Ich würde ja eher zum X470 greifen:
MSI X470 Gaming Pro Max ab &euro;' '117,38 (2020) | Preisvergleich Geizhals Deutschland
WLAN am PC ist für mich eine Kastration. Wenn es denn sein muss, dann besorg dir einen gescheiten USB-WLAN Stick. Und ja, die gibts auch schon für 10€, wenn die Leitung eh nicht mehr als 100MBit hergibt.
TP-Link TL-WN722N


----------



## Shinna (11. Juni 2020)

Bei den B550 Boards gibt es aus meiner Sicht 3 Interessante mit WiFi. Das ASrock 550 Taichi und von Gigabyte das B550 AORUS Pro AC bzw. B550 AORUS Master. Beim ASrock wird man sicherlich deutlich oberhalb von 200€ liegen. Dafür ist die Ausstattung entsprechend gut. Vor allem da es mit Postcode LED und vielen anderen OC Eigenschaften daher kommt.

ASrock ASRock > B550 Taichi Erste Einschätzung des Boards von Buildzoid: YouTube

Bei Gigabyte ist das Master recht vergleichbar mit dem Taichi von ASrock. In Sachen OC Optionen etwas schlechter ausgestattet. Das AORUS Pro AC bietet dann kaum noch OC Dinge und scheint eher das "Budget WiFi Board" zu sein.
Master: B550 AORUS MASTER (rev. 1.0) | Motherboard - GIGABYTE Global
Pro AC: B550 AORUS PRO AC (rev. 1.0) | Motherboard - GIGABYTE Global


----------



## al1510 (11. Juni 2020)

Danke, ich werde mal den Launch der B550 Boards abwarten.


----------



## maxme (11. Juni 2020)

al1510 schrieb:


> Danke, ich werde mal den Launch der B550 Boards abwarten.
☆ ☆ ☆ ☆
> **ARBEITSAUFTRÄGE**:
**1.** Welche drei B550-Boards mit WiFi hält Shinna in der Forendiskussion für interessant?
**2.** Fasse den Absatz der Forendiskussion, der mit „Bei Gigabyte ist das Master“ beginnt, als Stichpunktliste zusammen.
**3.** Gib den Inhalt der Forendiskussion in drei Sätzen wieder.

> **VORLIEGENDE DATEN**:
☆ ☆ ☆ ☆
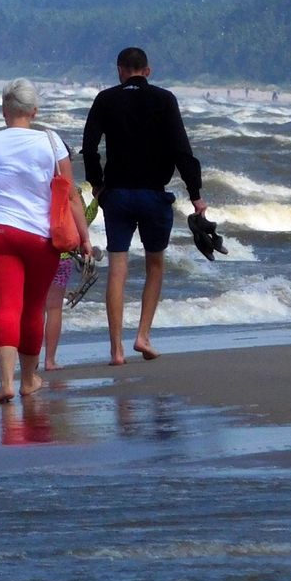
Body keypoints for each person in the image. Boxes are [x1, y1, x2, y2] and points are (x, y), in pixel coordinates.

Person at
☆ ☆ ☆ ☆
> **ERWARTETE ANTWORTEN**:
**1.** Das Taichi von ASrock sowie von Gigabyte das B550 AORUS Pro AC und das B550 AORUS Master.

**2.**
- Das Gigabyte B550 AORUS Master ist recht vergleichbar mit dem ASrock Taichi.
- Bei den OC-Optionen ist das Master etwas schlechter ausgestattet.
- Das B550 AORUS Pro AC bietet kaum noch OC-Funktionen.
- Das Pro AC scheint eher das „Budget WiFi Board“ zu sein.

**3.** Zu Beginn wird das MSI X470 Gaming Pro Max empfohlen und statt WLAN am PC ein USB-WLAN-Stick wie der TP-Link TL-WN722N nahegelegt, den es schon für 10 € gibt. Shinna nennt drei B550-Boards mit WiFi: das gut ausgestattete ASrock Taichi, das sicherlich deutlich über 200 € liegen wird, das damit recht vergleichbare Gigabyte B550 AORUS Master und das B550 AORUS Pro AC, das eher ein Budget-Board zu sein scheint. al1510 will daraufhin den Launch der B550-Boards abwarten.